This piece is co-written by Tony Cañas, Client Advisor, and Sandy Zupancic, Vice President.
Insurers are facing a challenging recruiting climate, driven by mass Baby Boomer retirements, a low unemployment rate and continued job growth. There are currently about 250,000 open roles in finance and insurance alone, and not enough qualified individuals to fill them. Insurers that have been operating with lean workforces or tackling unforeseen workloads will likely feel the impact of this candidate-driven market at some point: overworked employees, lack of time for long-term projects and inadequate resources to modernize antiquated systems, to name a few.
Gig workers are becoming a standard component of many organizations’ comprehensive talent plans. According to The Jacobson Group and Aon plc’s most recent U.S. Insurance Labor Market Study, 13 percent of insurers plan to increase their use of temporary staff in the next 12 months. Temporary talent is a cost-effective, proven solution that enables many organizations to successfully manage workload influxes.
Whether your company is filling the gaps between full-time hires, tackling special projects or working to manage seasonal workloads, temporary employees may provide the right solution to achieve your goals. Often, the first step in incorporating contract or freelance workers into your talent strategy is aligning department heads or other key stakeholders. If your team is ready for temporary talent, here are a few ways to gain internal support.
Shift the mindset.
Focus on the value and benefits of interim staff.
It’s possible you may have to overcome a few common misconceptions to achieve internal buy-in, especially if your company has never used temporary talent. Some may think these employees will be less qualified than permanent employees or not suitable for client-facing tasks due to a lack of immersion in the company culture. However, most gig workers are skilled in their fields and many are working as contractors by choice. Additionally, qualified staffing firms have processes in place to accurately evaluate character and insurance expertise, ensuring they deliver the right interim professionals for your specific need.
If your company is hesitant about using temporary talent, suggest beginning on a small scale. This provides a low-risk opportunity to build a relationship with a staffing firm and become familiar with the process and benefits. By starting out on a trial basis or to support a small or short-term project, you’ll be able to demonstrate the value and flexibility of a blended workforce.
Build the business case.
Focus on the cost of vacancy.
No matter how amazing your company, at least some employee turnover is inevitable. Research shows the average time to fill a position in the financial services sector is 45.6 days. Harvard shares that an employee’s value to a company is typically three times that individual’s salary. Based on this information and 230 productive days in a calendar year, the cost of vacancy for a $50,000-a-year role would be nearly $30,000. Interim employees provide a cost-effective way to maintain service levels and productivity to bridge these employment gaps.
Avoid staff burnout during peak workloads.
During times of increased workloads, such an open enrollment, a large new client, systems migrations or natural catastrophes, insurers risk overextending or burning out staff. While some of these needs are sudden, others are seasonal and their timing is somewhat predictable. By building relationships with staffing firms before needs arise, insurers can bring in additional resources while keeping full-time employees engaged and productive.

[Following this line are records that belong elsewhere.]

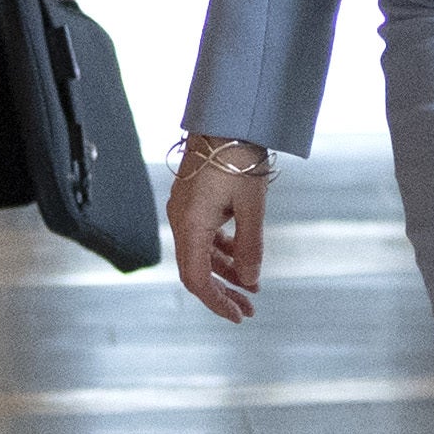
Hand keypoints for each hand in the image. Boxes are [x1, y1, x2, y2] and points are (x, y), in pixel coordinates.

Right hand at [168, 142, 268, 321]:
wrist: (226, 117)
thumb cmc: (238, 156)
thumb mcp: (252, 205)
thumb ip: (250, 246)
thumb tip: (250, 280)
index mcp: (190, 224)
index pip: (196, 278)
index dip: (216, 302)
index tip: (238, 315)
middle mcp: (181, 220)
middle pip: (197, 269)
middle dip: (223, 291)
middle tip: (249, 309)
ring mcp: (185, 210)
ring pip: (201, 253)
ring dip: (225, 272)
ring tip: (251, 286)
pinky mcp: (193, 200)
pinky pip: (204, 236)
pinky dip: (222, 251)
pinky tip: (240, 256)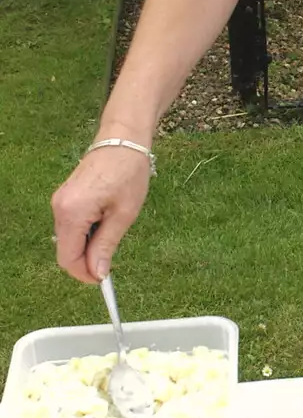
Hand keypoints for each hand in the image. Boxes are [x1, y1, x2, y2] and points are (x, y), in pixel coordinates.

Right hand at [51, 143, 151, 283]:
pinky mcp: (65, 196)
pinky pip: (70, 224)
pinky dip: (84, 232)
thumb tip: (97, 272)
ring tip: (112, 234)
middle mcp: (59, 208)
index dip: (84, 273)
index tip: (103, 279)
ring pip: (67, 238)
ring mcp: (59, 201)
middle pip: (65, 250)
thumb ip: (106, 245)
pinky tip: (104, 223)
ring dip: (86, 246)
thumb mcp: (123, 214)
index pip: (68, 258)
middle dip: (85, 261)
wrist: (122, 138)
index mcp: (72, 213)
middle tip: (111, 260)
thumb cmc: (128, 173)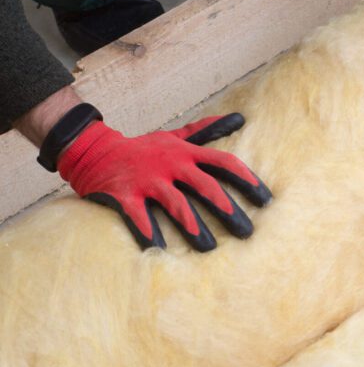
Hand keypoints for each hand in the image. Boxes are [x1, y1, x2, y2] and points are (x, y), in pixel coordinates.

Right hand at [57, 114, 271, 250]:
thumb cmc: (144, 149)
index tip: (266, 198)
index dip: (247, 179)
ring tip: (209, 247)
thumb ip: (206, 131)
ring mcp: (148, 180)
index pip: (223, 163)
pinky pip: (139, 217)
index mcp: (185, 153)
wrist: (95, 150)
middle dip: (228, 209)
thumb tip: (239, 117)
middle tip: (247, 231)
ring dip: (194, 226)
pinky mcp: (125, 195)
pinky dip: (149, 233)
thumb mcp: (175, 136)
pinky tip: (161, 249)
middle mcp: (170, 165)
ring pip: (176, 204)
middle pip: (206, 186)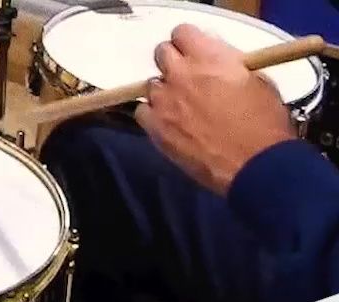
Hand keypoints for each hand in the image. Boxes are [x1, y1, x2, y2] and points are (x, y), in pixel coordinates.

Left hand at [134, 23, 296, 195]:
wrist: (253, 163)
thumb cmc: (264, 121)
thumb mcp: (256, 79)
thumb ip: (228, 65)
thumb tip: (215, 62)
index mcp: (209, 57)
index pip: (182, 33)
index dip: (188, 42)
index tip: (195, 51)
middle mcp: (181, 75)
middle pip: (162, 54)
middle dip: (174, 62)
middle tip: (188, 76)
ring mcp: (164, 102)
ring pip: (152, 84)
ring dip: (165, 90)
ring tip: (181, 104)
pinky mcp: (154, 128)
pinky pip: (142, 111)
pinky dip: (153, 113)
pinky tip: (169, 122)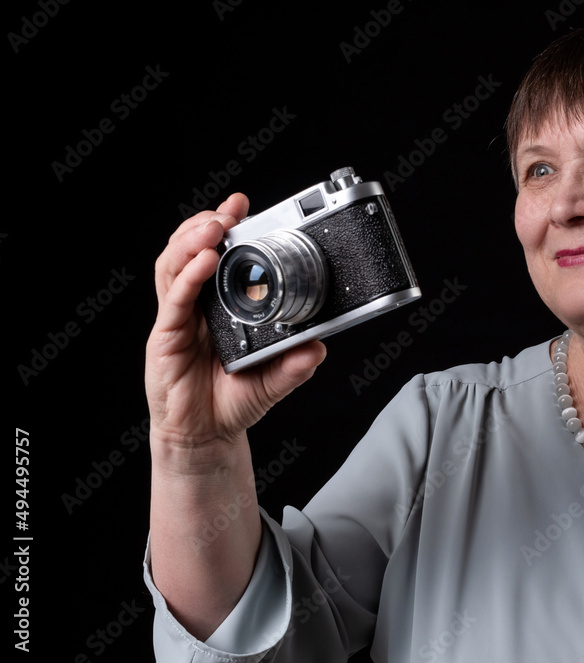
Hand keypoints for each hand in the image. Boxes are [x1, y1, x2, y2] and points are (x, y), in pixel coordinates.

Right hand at [145, 193, 326, 471]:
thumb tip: (320, 348)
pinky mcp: (165, 336)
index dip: (226, 226)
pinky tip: (204, 262)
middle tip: (229, 211)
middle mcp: (197, 305)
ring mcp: (178, 318)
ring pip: (175, 265)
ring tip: (216, 226)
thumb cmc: (233, 401)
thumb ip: (295, 365)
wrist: (205, 437)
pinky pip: (174, 299)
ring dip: (193, 240)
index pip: (217, 254)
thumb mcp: (274, 380)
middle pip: (190, 249)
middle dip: (207, 223)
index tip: (243, 205)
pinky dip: (188, 276)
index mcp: (220, 305)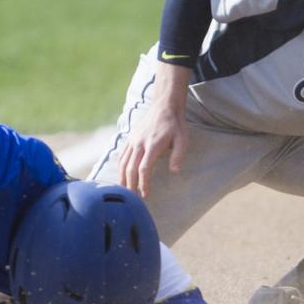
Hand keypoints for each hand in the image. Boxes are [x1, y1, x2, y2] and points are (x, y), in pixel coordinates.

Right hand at [119, 62, 191, 197]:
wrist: (164, 105)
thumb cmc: (175, 124)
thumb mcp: (183, 139)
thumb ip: (178, 156)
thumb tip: (174, 172)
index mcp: (152, 145)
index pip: (144, 169)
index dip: (143, 183)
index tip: (145, 194)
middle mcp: (139, 143)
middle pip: (130, 168)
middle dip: (130, 185)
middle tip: (132, 198)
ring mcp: (133, 140)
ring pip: (123, 162)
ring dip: (122, 177)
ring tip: (124, 190)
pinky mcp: (130, 138)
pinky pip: (122, 155)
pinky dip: (120, 166)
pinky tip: (121, 175)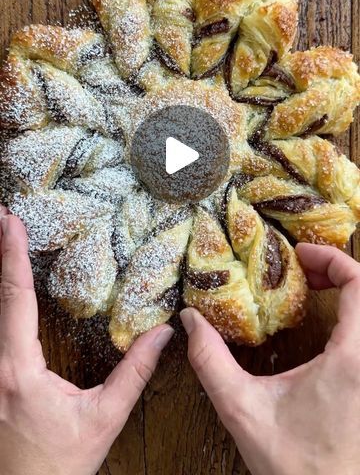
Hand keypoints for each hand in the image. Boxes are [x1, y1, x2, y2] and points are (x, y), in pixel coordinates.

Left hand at [0, 207, 173, 474]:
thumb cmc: (59, 464)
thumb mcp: (102, 419)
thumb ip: (133, 374)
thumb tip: (164, 334)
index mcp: (17, 369)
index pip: (14, 299)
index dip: (12, 256)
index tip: (10, 221)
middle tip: (2, 215)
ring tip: (3, 237)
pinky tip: (6, 287)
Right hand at [181, 243, 359, 474]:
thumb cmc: (296, 464)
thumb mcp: (243, 409)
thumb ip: (212, 362)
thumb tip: (191, 322)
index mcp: (352, 358)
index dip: (333, 258)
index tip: (300, 253)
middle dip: (337, 269)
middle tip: (301, 268)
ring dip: (347, 289)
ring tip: (311, 285)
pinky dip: (352, 312)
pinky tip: (323, 320)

Access talent from across the country.
Regardless of an organization’s geographic location, staffing firms often have connections to talent across the country. Depending on the need and skill levels, these individuals are typically able to work remotely or willing to travel to your location for the project’s duration. Agencies with national footprints can provide access to professionals who are skilled in the specific functions your organization requires and can often put you in touch with this talent almost instantly.
Be proactive in overcoming potential hurdles.
Have an onboarding plan.
As with any type of employment, providing temporary employees with the tools and resources to complete their tasks is an important component of their effectiveness. Create an onboarding plan for their first week on the job. This includes setting clear expectations about the role, as well as establishing open lines of communication. By treating them as an extension of your team, you’ll help immerse these employees in the company culture and best set them up for success.
Make the contract process as smooth as possible.
A common challenge when starting out with a staffing agency is the time and number of individuals involved with a contract or master service agreement. Start building relationships with staffing firms before an urgent need arises. While contracts often have a reputation for being drawn-out and tedious, a conference call to align all parties beforehand can lessen some of the back and forth and streamline the process.
If your department is still on the fence about the need for temporary talent, consider the following questions:
- Is your staff currently at or overcapacity?
- What plans are in place to keep staff productive and engaged if unforeseen projects arise?
- Does your organization currently have expected peak workload seasons? How are you ensuring optimal productivity and customer satisfaction?
- Are there any initiatives that won’t be completed this year due to lack of time or talent?
By overcoming any hesitations within your department or company, sharing the business case and championing your temporary employees’ success, you’ll be best positioned to gain buy-in and move your conversations into action.